I sometimes mention the obvious distinction between The Atlantic Monthly on paper for grownups and TheAtlantic.com with its proliferation of intern-written hot takes on “Last Night’s Episode of ‘The Handmaid’s Tale’ Reminded Me of My Feelings About My Hair.”
The Atlantic’s editor has noticed it too.
The Atlantic Editor Under Fire for Saying Writers Who Can Pen Long Features are ‘Almost Exclusively White Males’
By Ken Meyer Jun 6th, 2019, 2:49 pm
Jeffrey Goldberg, Editor-in-chief of The Atlantic, was raked across the coals on Thursday after media observers noticed his recent suggestion that white men make up pretty much the only demographic of writers who can produce super-extensive cover stories.

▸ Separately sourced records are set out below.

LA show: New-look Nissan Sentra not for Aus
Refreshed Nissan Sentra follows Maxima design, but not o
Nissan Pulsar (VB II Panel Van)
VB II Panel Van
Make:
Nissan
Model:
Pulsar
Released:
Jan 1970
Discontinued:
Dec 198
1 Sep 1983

Goldberg’s comments came in an Atlantic piece about how the organization has shaken things up and put women in many more editorial positions than ever before. As he and Executive Editor Adrienne LaFrance took questions on where The Atlantic still needs work, Goldberg offered this take on how hard it is to find people who can write decent, 10,000 word cover stories:
We continue to have a problem with the print magazine cover stories — with the gender and race issues when it comes to cover story writing. [Of the 15 print issues The Atlantic has published since January 2018, 11 had cover stories written by men. —Ed.]
It’s really, really hard to write a 10,000-word cover story. There are not a lot of journalists in America who can do it. The journalists in America who do it are almost exclusively white males. What I have to do — and I haven’t done this enough yet — is again about experience versus potential. You can look at people and be like, well, your experience is writing 1,200-word pieces for the web and you’re great at it, so good going!
Goldberg’s remarks have drawn criticism on Twitter, with a lot of people unimpressed with his idea that being a woman somehow renders one unfit for writing cover stories:
Is Goldberg implying that Ta-Nehisi Coates didn’t really write his big stories in The Atlantic? Back in 2015, I pointed out that TNC 18,000 word cover story in The Atlantic on “The Enduring Myth of Black Criminality” didn’t read much at all like his bestselling (but pretty dotty) memoir.
When Goldberg became editor of The Atlantic, he inherited some fine veteran female writers, such as Caitlyn Flanagan.
But the Current Year isn’t doing much to hone female talent since the reigning ideology merely encourages women to indulge their pettiest, most boring feminine tendencies: e.g., Let’s Talk About Me. Sure, that can generate a lot of clickbait junk, but it is bad for doing serious work.